Among the entries below, tally each line in which the word "Number" is found, then state the tally alone.

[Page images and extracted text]
···
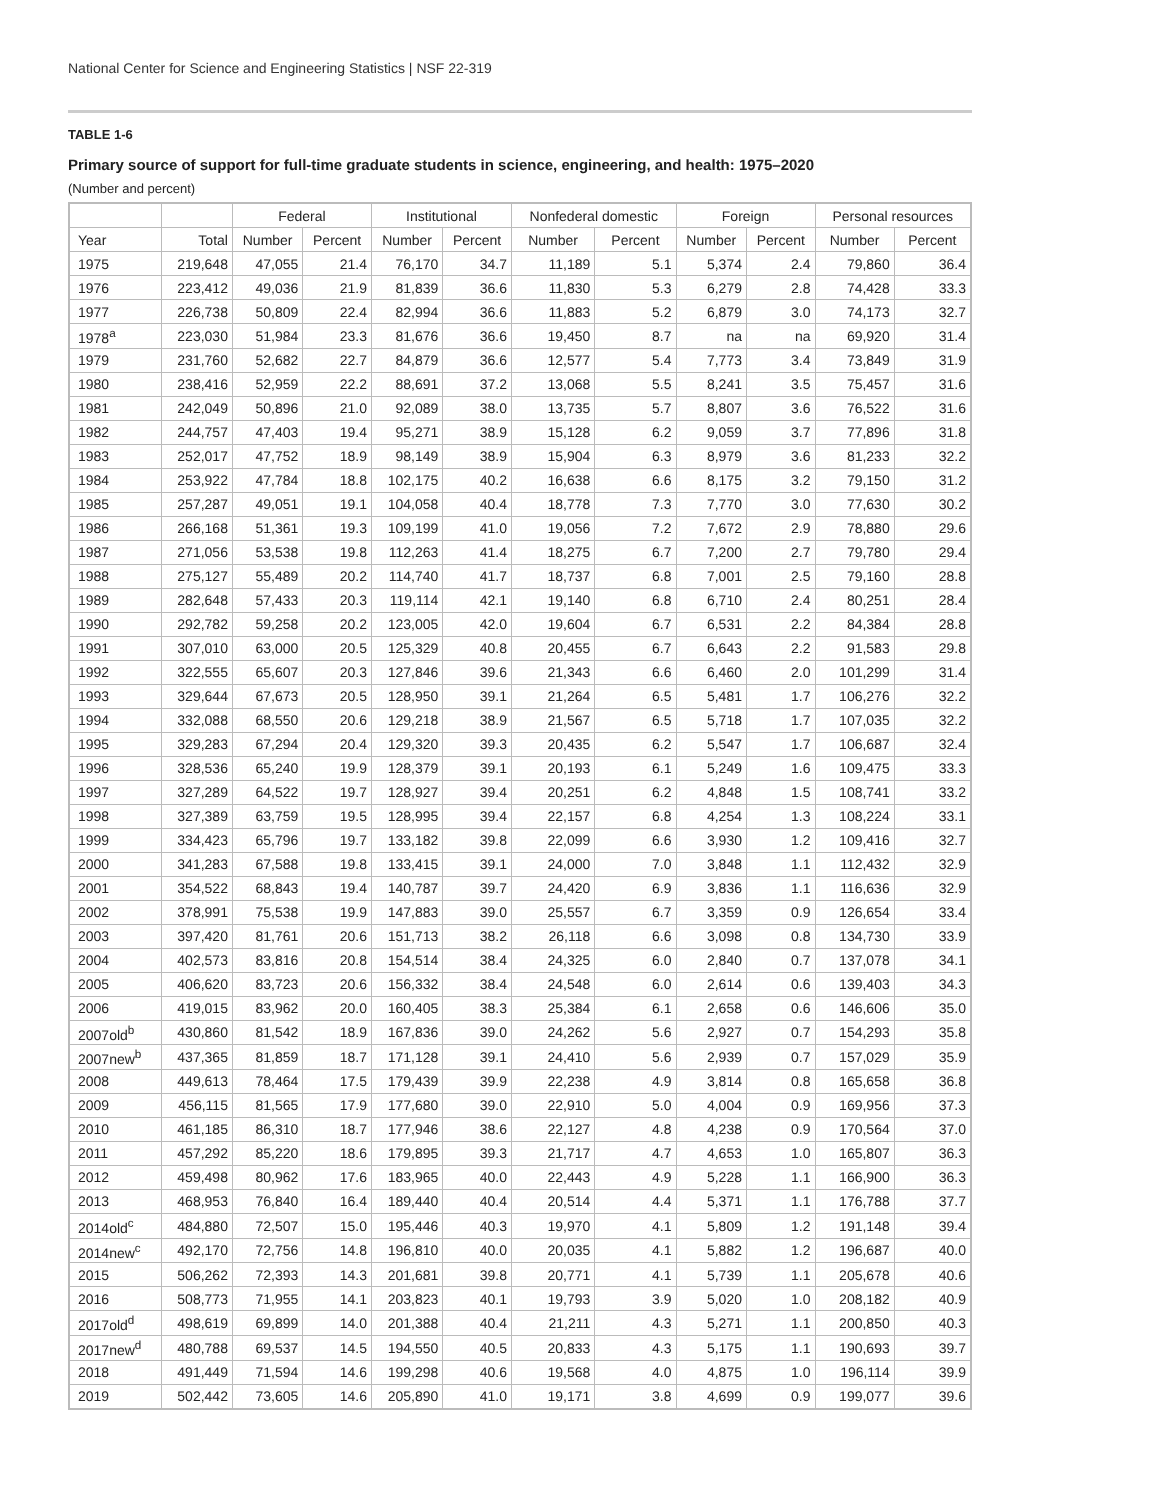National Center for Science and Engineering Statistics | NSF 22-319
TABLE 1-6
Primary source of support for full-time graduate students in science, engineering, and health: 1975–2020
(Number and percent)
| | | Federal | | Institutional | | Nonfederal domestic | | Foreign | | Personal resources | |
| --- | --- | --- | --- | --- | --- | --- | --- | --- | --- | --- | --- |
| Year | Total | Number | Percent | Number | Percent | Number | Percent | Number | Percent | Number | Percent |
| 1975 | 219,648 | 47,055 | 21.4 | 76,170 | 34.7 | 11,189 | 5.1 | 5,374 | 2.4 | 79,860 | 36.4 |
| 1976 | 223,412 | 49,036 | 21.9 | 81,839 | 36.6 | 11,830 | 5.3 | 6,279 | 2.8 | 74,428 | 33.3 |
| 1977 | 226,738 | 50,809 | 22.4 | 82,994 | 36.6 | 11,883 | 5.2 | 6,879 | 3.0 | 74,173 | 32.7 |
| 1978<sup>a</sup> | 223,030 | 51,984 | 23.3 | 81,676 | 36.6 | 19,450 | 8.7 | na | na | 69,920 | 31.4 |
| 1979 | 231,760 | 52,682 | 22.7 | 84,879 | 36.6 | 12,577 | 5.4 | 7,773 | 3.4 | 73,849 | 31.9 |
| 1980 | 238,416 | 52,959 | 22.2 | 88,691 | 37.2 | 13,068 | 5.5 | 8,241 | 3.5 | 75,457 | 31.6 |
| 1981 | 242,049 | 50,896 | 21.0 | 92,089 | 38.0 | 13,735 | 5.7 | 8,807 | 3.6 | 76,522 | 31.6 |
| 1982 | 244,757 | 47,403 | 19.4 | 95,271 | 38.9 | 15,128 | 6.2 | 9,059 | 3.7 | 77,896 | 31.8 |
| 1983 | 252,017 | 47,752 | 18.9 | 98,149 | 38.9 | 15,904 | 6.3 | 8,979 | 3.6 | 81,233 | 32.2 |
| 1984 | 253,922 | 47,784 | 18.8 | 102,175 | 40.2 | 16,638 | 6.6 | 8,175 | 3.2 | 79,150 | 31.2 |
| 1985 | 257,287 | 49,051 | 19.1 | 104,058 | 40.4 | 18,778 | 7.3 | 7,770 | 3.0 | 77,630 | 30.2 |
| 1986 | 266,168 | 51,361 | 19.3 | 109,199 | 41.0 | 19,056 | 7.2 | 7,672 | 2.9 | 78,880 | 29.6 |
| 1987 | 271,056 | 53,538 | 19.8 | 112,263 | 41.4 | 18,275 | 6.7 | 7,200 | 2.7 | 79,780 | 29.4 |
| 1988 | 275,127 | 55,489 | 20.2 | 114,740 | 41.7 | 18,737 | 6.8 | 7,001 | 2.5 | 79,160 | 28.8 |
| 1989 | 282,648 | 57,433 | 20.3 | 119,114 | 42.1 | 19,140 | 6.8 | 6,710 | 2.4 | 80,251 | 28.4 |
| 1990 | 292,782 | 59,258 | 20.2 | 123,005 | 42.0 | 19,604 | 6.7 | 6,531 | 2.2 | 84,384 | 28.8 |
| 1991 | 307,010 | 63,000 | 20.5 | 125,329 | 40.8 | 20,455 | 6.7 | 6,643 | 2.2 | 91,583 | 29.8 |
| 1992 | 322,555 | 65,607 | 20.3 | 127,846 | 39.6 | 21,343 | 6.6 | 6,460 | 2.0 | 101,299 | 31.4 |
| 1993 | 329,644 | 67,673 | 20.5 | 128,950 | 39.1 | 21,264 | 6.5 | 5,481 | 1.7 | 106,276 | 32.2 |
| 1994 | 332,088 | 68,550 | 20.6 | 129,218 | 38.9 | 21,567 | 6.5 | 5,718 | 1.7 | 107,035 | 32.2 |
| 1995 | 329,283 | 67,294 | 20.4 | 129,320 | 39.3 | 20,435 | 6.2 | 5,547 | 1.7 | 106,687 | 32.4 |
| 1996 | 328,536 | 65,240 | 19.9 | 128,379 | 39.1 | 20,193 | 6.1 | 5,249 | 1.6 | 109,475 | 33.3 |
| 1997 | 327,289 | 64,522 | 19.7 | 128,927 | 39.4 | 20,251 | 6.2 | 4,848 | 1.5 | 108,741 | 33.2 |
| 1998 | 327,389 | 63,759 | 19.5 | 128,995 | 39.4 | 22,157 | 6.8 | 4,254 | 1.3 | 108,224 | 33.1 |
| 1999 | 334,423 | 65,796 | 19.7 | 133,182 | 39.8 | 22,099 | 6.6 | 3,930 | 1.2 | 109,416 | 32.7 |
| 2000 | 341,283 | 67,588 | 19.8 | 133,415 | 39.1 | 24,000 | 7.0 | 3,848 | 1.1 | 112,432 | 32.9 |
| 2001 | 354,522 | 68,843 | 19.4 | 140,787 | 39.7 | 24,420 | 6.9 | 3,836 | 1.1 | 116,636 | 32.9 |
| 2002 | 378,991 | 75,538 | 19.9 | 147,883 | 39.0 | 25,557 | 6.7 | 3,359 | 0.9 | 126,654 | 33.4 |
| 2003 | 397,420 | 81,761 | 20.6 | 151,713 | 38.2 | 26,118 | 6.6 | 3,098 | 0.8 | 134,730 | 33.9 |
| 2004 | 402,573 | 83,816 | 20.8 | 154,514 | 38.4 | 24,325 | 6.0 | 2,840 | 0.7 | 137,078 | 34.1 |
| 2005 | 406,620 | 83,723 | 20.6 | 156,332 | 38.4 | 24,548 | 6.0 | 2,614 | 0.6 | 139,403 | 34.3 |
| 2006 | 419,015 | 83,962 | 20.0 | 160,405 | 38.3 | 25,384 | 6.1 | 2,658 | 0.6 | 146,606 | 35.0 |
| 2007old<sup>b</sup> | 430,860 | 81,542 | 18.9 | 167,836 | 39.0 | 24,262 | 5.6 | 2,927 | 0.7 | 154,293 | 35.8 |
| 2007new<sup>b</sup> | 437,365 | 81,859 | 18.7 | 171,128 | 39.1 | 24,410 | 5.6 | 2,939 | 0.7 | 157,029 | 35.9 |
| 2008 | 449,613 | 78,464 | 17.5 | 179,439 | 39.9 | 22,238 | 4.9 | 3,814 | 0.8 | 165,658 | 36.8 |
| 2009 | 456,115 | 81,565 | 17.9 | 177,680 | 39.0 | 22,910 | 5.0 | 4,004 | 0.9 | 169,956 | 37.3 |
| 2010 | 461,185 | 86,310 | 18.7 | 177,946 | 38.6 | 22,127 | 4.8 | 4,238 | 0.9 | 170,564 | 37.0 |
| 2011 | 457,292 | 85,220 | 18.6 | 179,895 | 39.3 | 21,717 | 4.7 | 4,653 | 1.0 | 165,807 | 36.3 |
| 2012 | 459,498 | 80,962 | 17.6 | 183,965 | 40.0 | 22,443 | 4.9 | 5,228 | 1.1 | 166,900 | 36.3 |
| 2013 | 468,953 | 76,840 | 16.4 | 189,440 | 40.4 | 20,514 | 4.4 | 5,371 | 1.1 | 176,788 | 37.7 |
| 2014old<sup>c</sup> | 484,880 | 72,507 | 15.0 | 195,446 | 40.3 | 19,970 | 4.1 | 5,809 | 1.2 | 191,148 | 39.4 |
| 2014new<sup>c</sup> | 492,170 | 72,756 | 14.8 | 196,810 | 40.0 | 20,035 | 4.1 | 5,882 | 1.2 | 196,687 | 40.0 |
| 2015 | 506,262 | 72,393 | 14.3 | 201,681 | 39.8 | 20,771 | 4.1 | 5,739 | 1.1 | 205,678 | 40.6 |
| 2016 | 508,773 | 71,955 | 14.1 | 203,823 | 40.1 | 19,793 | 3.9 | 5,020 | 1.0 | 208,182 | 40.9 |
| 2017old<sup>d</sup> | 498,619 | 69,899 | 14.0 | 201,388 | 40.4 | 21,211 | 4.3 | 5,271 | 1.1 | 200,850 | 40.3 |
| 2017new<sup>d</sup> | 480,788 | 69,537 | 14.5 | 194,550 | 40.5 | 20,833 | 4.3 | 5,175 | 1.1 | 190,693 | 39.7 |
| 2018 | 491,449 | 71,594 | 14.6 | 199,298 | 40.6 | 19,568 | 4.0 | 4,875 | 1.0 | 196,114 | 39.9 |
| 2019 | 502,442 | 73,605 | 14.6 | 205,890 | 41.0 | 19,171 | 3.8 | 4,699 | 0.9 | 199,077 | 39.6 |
···
## Solution for this problem
2